Me acaba de llegar la noticia desde el rss del Thyssen Bornemisza que el año que viene desde el 10 de enero hasta el 17 de mayo tendrán una exposición cuyo nombre titula este artículo, La sombra. Este es una breve cita al texto que acompaña la entrada:
El objetivo de esta exposición es presentar el amplio espectro de implicaciones, problemas y soluciones suscitado por la representación de la sombra proyectada en el arte, desde el Renacimiento hasta nuestros días. [...]
No especifica que autores componen la muestra, pero aunque no creo que esté (según he encontrado parece que está en Oslo), para mi la siguiente es La Sombra en el mundo del arte, ésta, inquietante como pocas, de Edvard Munch en su cuadro Pubertad.

Lo reconozco, no me gusta la gente que se emborracha y pierde los papeles. Esto me ha pasado desde que, siendo pequeño, encontré un domingo temprano, una preciosa palmera de nuestro jardín, tirada por el suelo, desarraigada a patadas.
Pero esta noticia es aún peor. No comprendo la gente que no respeta la naturaleza, pero ya tengo asumido que muchos actuen como si no exisitera nada salvo ellos. Lo que no puedo asumir es que alguien, en lugar de disfrutar alegremente de su borrachera molestando a las mujeres del lugar, se le pase por la cabeza colarse en un museo de la talla del Orsay y realicen lo que estos individuos hicieron. Todo un atentado contra algo tan valioso como un Monet. Pero aunque fuera un garabato de un don nadie.

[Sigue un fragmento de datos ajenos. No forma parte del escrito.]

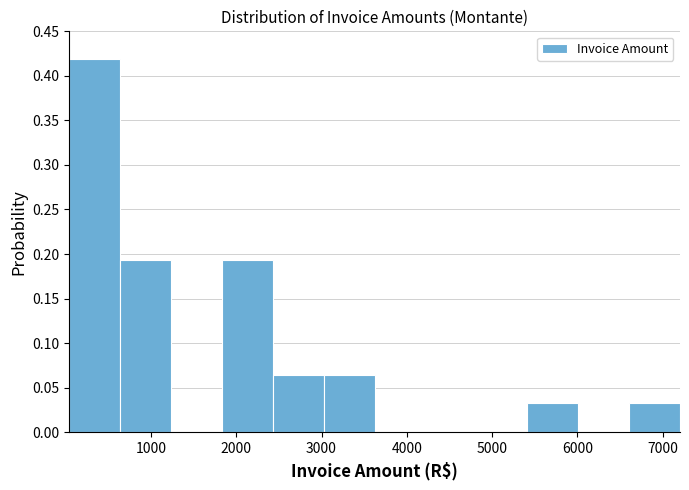

Over which range of the x-axis is the bar tallest?

0 to 600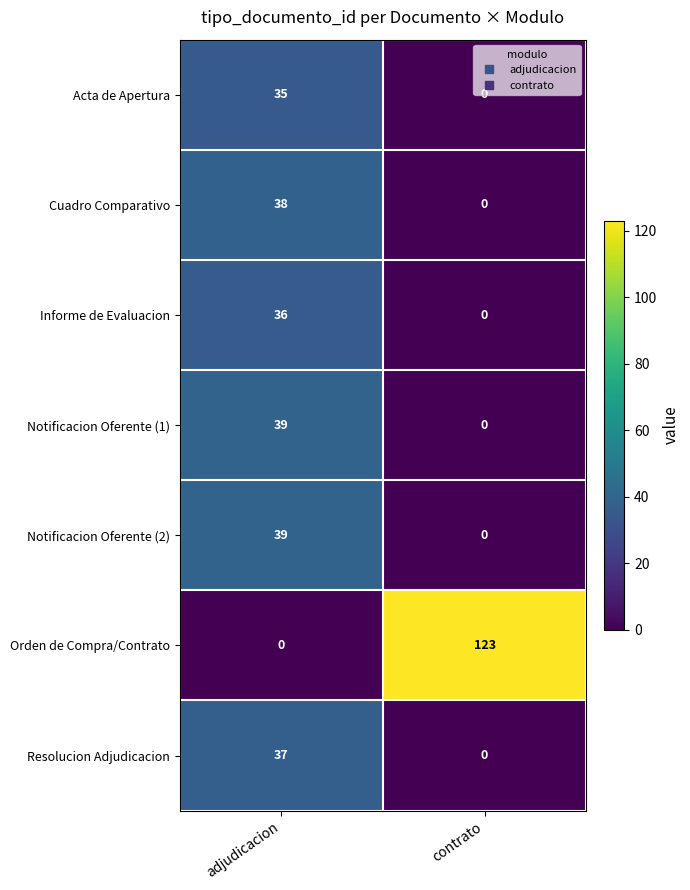

What value does the Notificacion Oferente (2) series have at adjudicacion, to the nearest 5?

40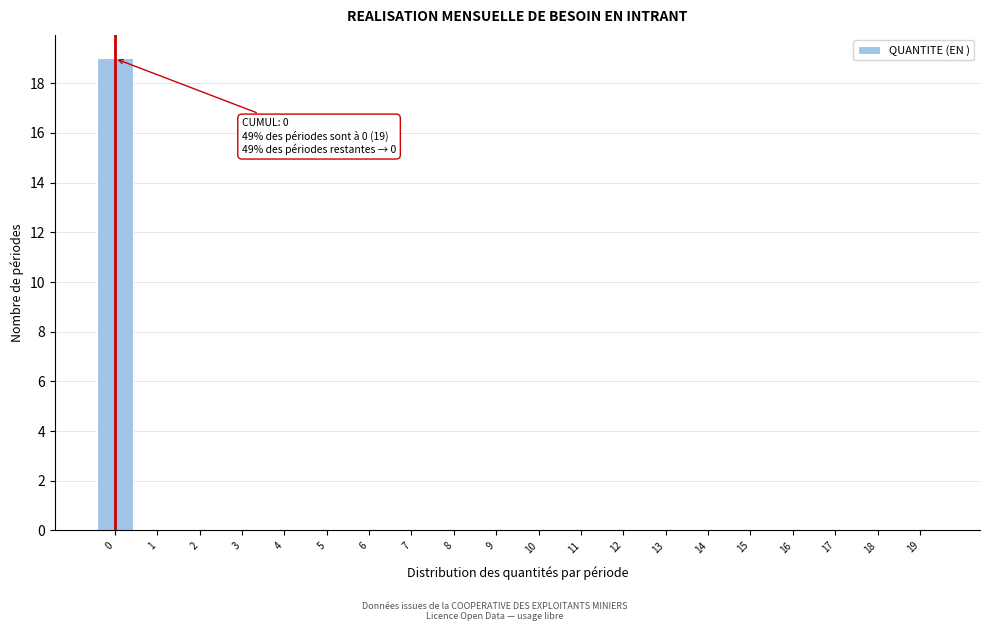

Over which range of the x-axis is the bar tallest?

-0.5 to 0.5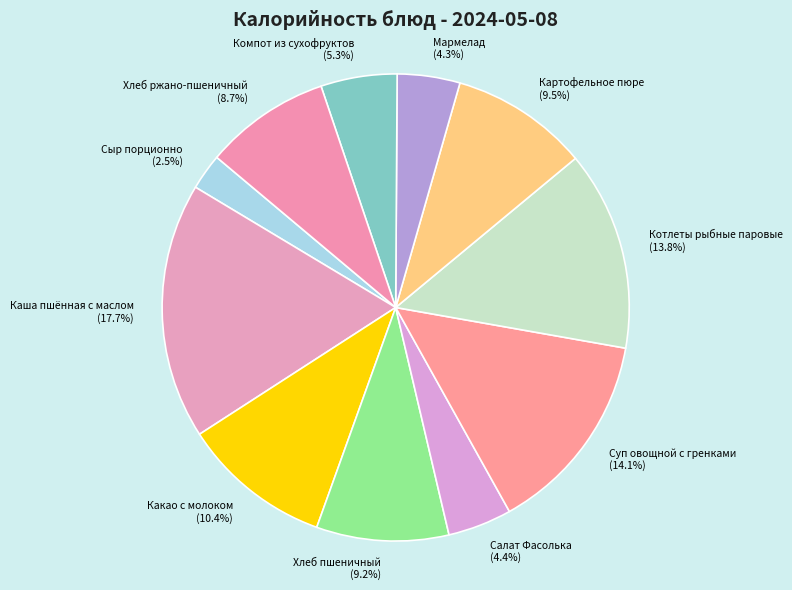

How many segments does this pie chart have?

11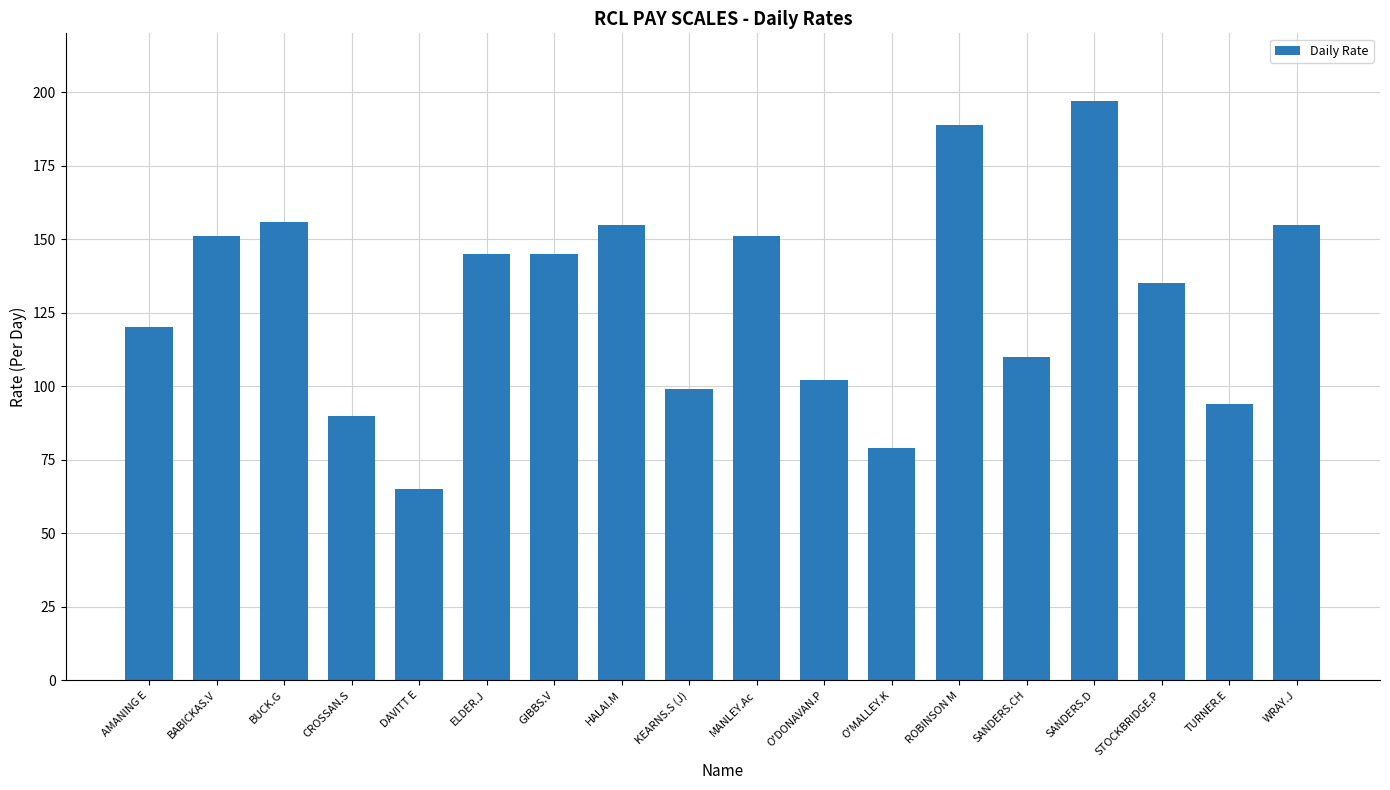

The value at BABICKAS.V is 151. True or false?

True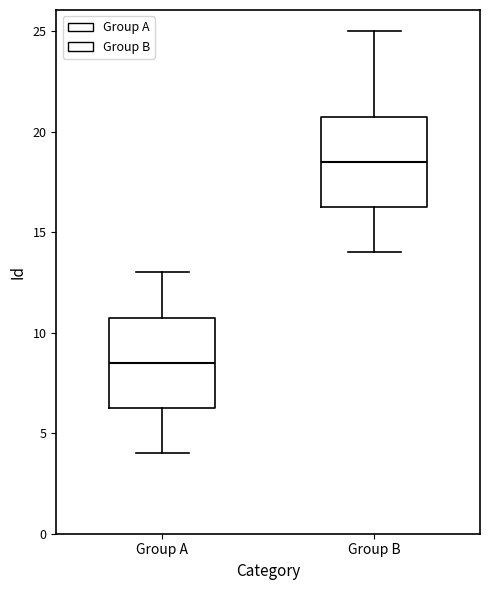

Which box's median line is the lowest?

Group A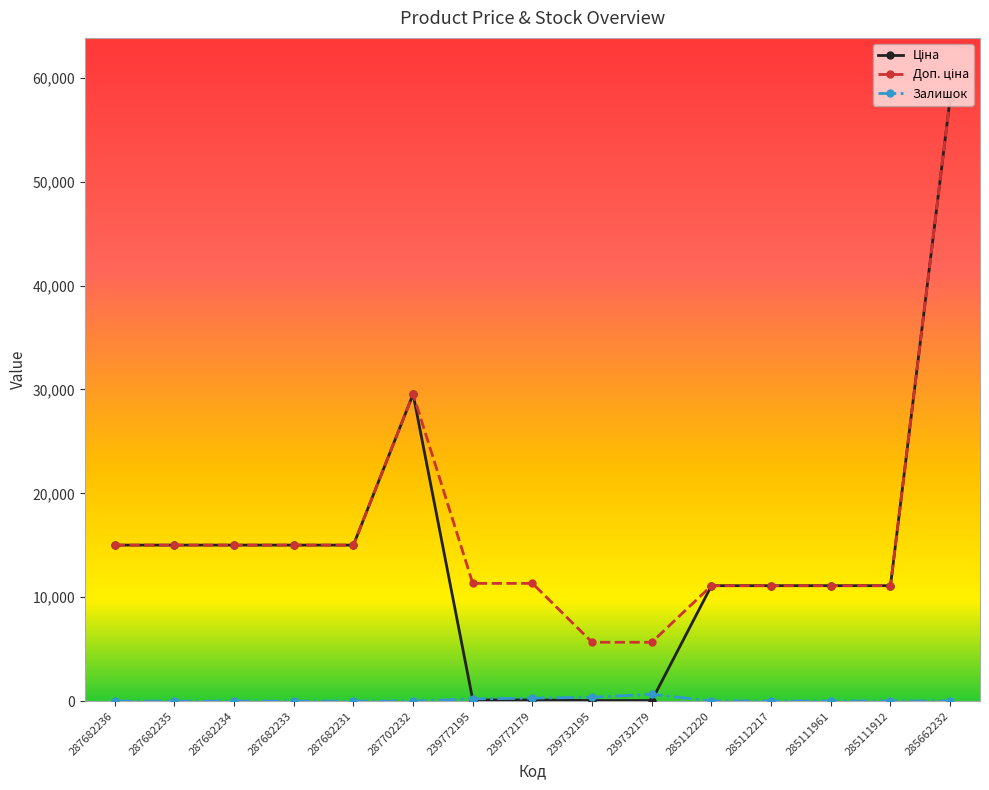

What is the spread (max minus min) of values at 287682233?

15019.2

Es incomprensible.
Hoy han anunciado que a partir de ahora el Museo del Prado tendrá puertas abiertas las dos últimas horas de cada día laboral, incluyendo los sábados. La mala noticia es que los domingos recortan horarios, y sólo será gratuita la entrada las últimas cuatro horas, cuando hasta ahora venia siendolo todo el día. De todas maneras, para mi me parece una idea excepcional. Nada mejor para relajarse que ir al prado despues de trabajar a hacer unos garabatos.